- **Data shown**:
== Segment start ==
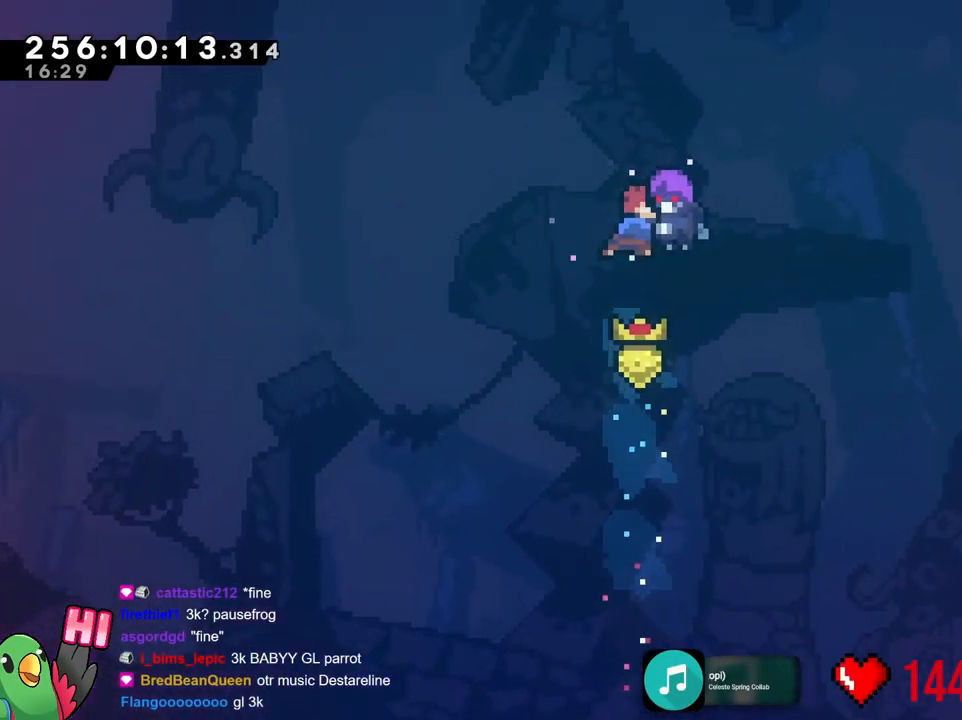
{"buttons": [], "left_stick": "center", "right_stick": "center", "events": []}
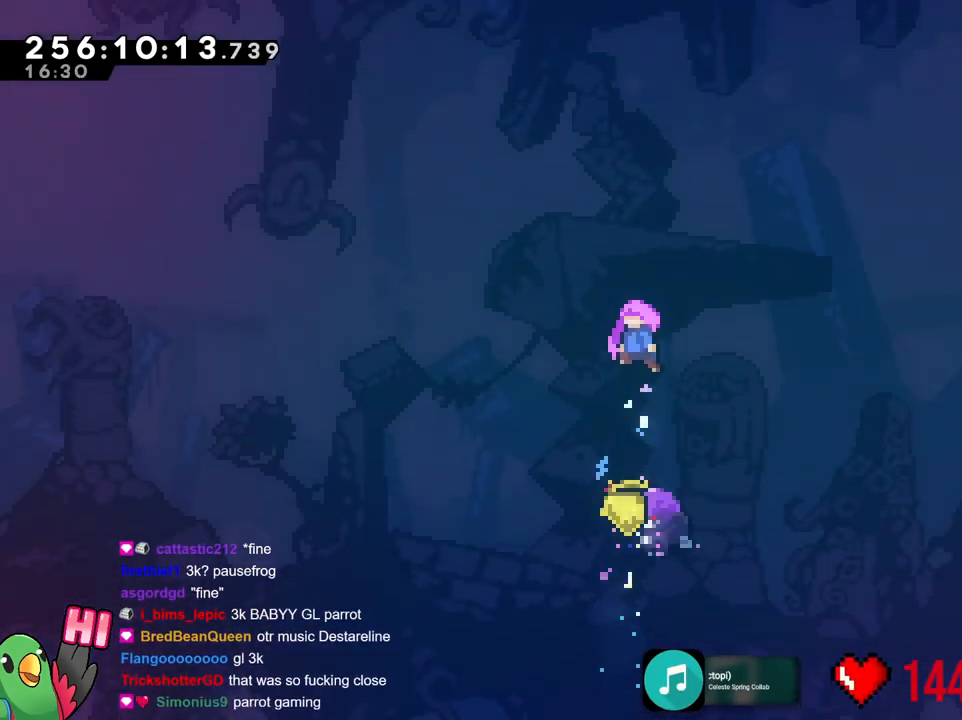
{"buttons": [], "left_stick": "center", "right_stick": "center", "events": []}
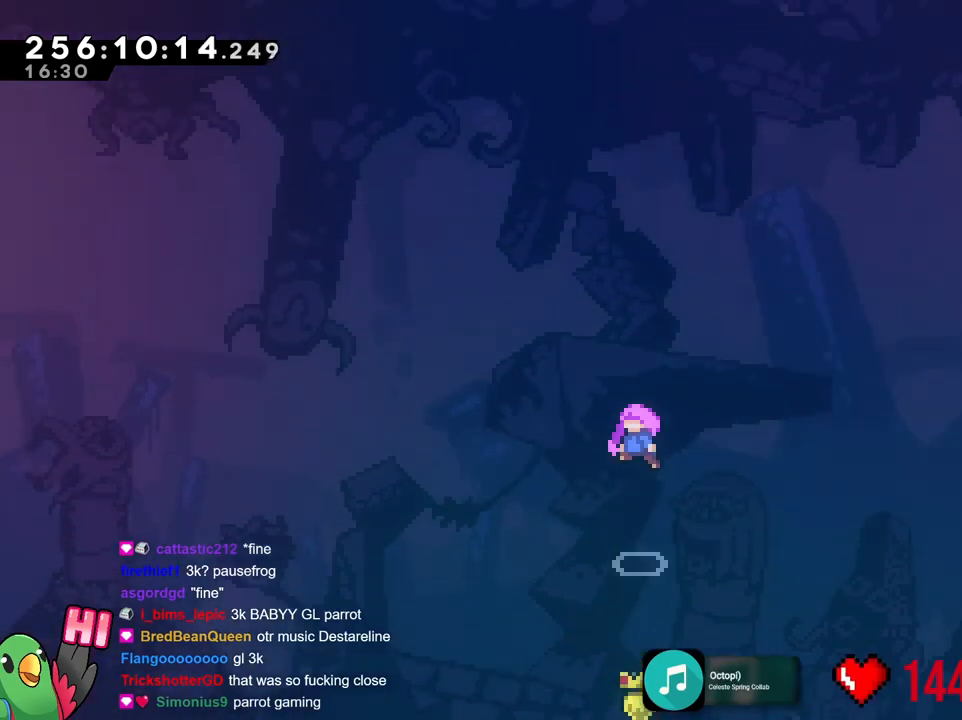
{"buttons": [], "left_stick": "center", "right_stick": "center", "events": []}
== Segment end ==
- **Exercise description**: Reproduce the material above in full, images excluded.

- **Exercise output**:
{"buttons": [], "left_stick": "center", "right_stick": "center", "events": []}
{"buttons": [], "left_stick": "center", "right_stick": "center", "events": []}
{"buttons": [], "left_stick": "center", "right_stick": "center", "events": []}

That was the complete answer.